_EXERCISE INSTRUCTIONS:_ Please say how many lines in the entries below hold the string "pressure", with no other words.

══════════

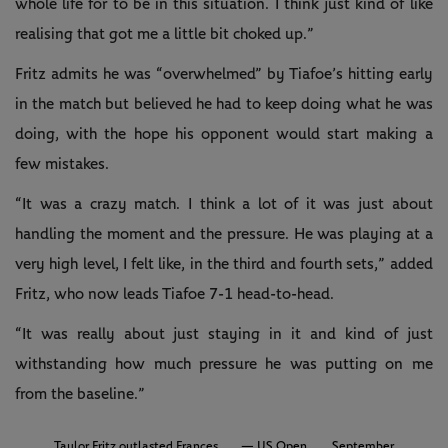
whole life for to be in this situation. I think just kind of like
realising that got me a little bit choked up.”
Fritz admits he was “overwhelmed” by Tiafoe’s hitting early
in the match but believed he had to keep doing what he was
doing, with the hope his opponent would start making a
few mistakes.
“It was a crazy match. I think a lot of it was just about
handling the moment and the pressure. He was playing at a
very high level, I felt like, in the third and fourth sets,” added
Fritz, who now leads Tiafoe 7-1 head-to-head.
“It was really about just staying in it and kind of just
withstanding how much pressure he was putting on me
from the baseline.”
Taylor Fritz outlasted Frances
— US Open
September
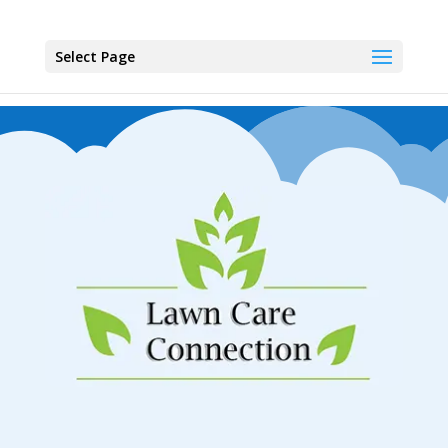
Select Page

══════════

_TASK OUTPUT:_ 2